Reproduce the transcribed lines in the items, starting at the line that contains "facilitada o conteúdo." and ending at the line that contains "A TCL végre megoldo", without the pictures.

Transcribed page contents
* * *

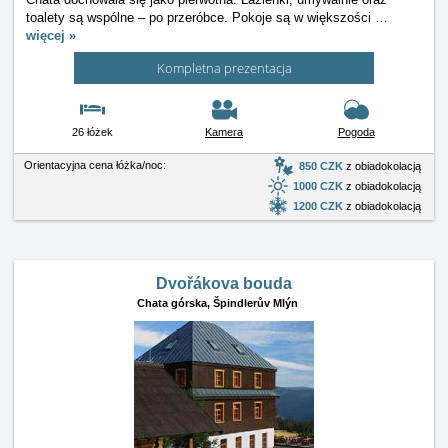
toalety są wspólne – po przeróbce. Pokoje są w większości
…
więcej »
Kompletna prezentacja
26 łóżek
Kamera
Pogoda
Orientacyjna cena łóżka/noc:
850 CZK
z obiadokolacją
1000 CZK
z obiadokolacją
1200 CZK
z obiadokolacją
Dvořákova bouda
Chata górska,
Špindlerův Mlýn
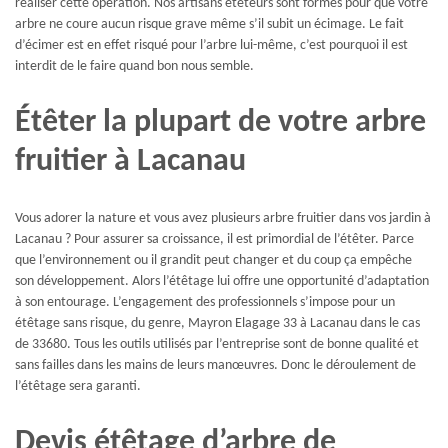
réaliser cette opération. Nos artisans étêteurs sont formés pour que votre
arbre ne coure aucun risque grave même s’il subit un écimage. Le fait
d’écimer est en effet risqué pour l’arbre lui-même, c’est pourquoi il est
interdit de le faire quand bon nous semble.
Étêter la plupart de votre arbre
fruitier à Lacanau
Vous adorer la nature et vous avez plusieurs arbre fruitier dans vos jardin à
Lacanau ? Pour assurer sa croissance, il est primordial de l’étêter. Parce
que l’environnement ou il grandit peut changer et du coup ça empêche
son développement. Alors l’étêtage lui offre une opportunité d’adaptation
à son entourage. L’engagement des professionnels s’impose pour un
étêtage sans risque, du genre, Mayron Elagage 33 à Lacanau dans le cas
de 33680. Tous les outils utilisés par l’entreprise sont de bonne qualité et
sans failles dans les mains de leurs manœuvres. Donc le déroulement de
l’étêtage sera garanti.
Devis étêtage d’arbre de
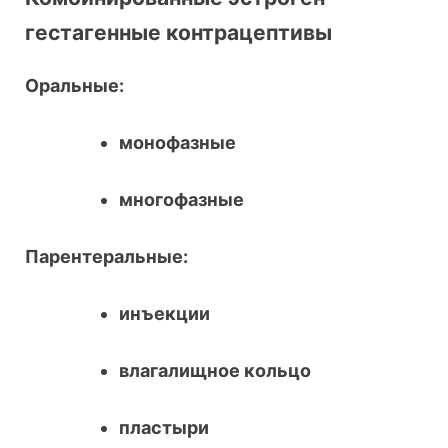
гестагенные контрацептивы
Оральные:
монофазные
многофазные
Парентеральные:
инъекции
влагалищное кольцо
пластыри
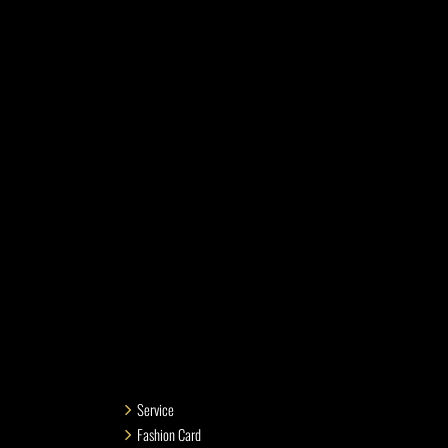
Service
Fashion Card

* * *

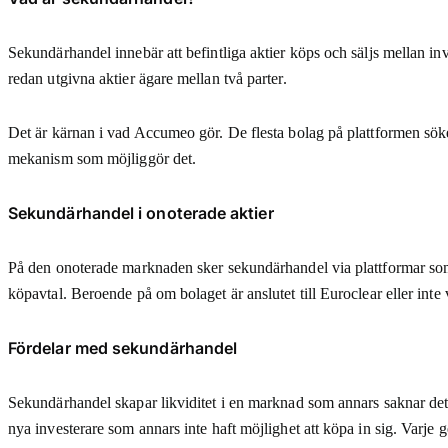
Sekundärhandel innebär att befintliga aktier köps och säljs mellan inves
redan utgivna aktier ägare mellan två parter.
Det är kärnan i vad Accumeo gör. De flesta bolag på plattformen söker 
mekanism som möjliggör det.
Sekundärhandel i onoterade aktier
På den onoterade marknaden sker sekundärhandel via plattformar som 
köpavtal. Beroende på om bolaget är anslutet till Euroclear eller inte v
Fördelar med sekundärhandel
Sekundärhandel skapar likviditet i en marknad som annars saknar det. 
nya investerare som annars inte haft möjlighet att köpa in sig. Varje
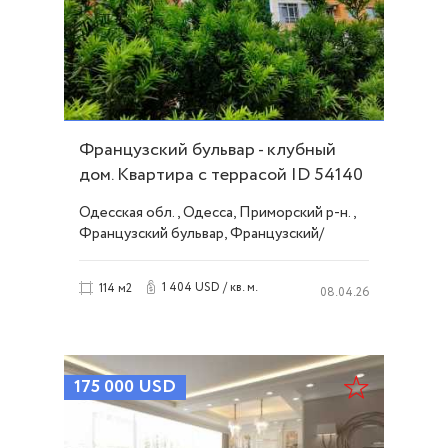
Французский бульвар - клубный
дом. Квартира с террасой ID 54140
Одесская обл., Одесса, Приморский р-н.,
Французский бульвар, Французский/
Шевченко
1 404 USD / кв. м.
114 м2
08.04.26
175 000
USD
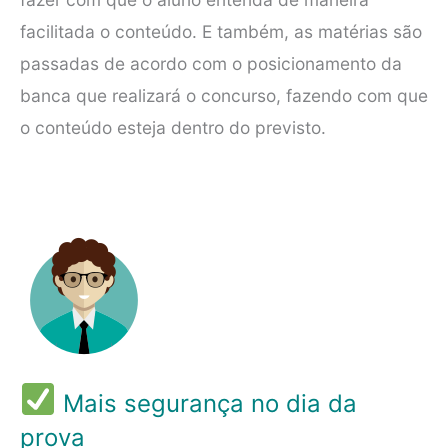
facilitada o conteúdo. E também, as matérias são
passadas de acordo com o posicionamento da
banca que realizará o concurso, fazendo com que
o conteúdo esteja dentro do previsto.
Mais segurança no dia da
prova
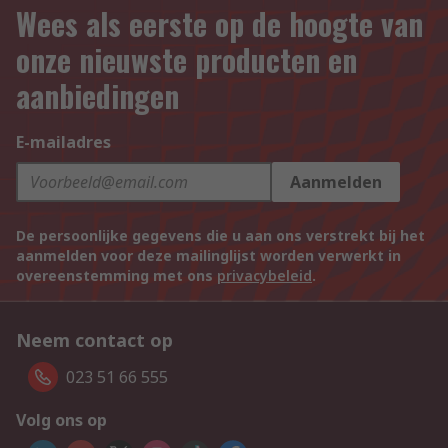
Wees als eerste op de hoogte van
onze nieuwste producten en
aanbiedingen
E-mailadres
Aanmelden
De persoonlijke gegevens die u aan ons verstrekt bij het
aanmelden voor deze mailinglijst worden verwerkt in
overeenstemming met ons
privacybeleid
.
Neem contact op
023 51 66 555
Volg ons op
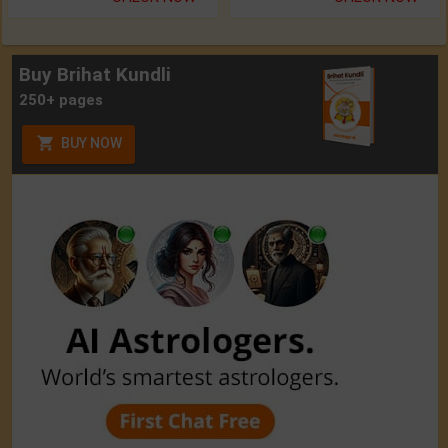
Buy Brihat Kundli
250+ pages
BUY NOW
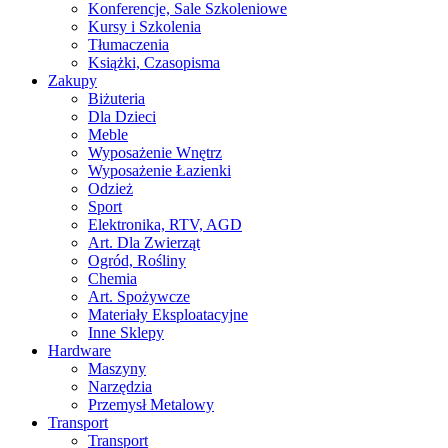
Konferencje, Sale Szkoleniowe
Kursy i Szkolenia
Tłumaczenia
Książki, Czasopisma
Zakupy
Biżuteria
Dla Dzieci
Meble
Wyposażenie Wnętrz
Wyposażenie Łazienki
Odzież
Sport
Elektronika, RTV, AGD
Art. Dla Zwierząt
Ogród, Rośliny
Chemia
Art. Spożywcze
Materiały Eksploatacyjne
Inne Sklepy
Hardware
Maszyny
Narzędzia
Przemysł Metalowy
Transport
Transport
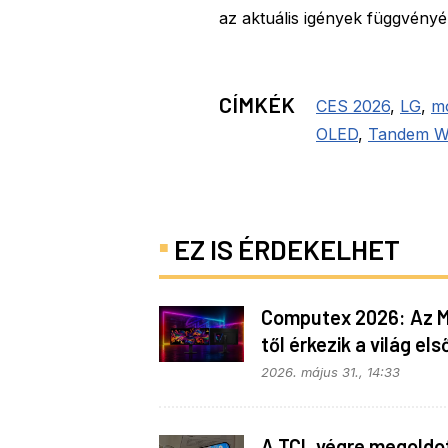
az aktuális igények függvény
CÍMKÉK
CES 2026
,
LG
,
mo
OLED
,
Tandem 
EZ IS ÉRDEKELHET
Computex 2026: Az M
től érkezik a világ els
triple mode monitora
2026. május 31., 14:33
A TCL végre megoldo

* * *

» **SOLUTION**:
facilitada o conteúdo. E também, as matérias são
passadas de acordo com o posicionamento da
banca que realizará o concurso, fazendo com que
o conteúdo esteja dentro do previsto.
Mais segurança no dia da
prova
Wees als eerste op de hoogte van
onze nieuwste producten en
aanbiedingen
E-mailadres
Aanmelden
De persoonlijke gegevens die u aan ons verstrekt bij het
aanmelden voor deze mailinglijst worden verwerkt in
overeenstemming met ons
privacybeleid
.
Neem contact op
023 51 66 555
Volg ons op
Buy Brihat Kundli
250+ pages
BUY NOW
Konferencje, Sale Szkoleniowe
Kursy i Szkolenia
Tłumaczenia
Książki, Czasopisma
Zakupy
Biżuteria
Dla Dzieci
Meble
Wyposażenie Wnętrz
Wyposażenie Łazienki
Odzież
Sport
Elektronika, RTV, AGD
Art. Dla Zwierząt
Ogród, Rośliny
Chemia
Art. Spożywcze
Materiały Eksploatacyjne
Inne Sklepy
Hardware
Maszyny
Narzędzia
Przemysł Metalowy
Transport
Transport
az aktuális igények függvény
CÍMKÉK
CES 2026
,
LG
,
mo
OLED
,
Tandem 
EZ IS ÉRDEKELHET
Computex 2026: Az M
től érkezik a világ els
triple mode monitora
2026. május 31., 14:33
A TCL végre megoldo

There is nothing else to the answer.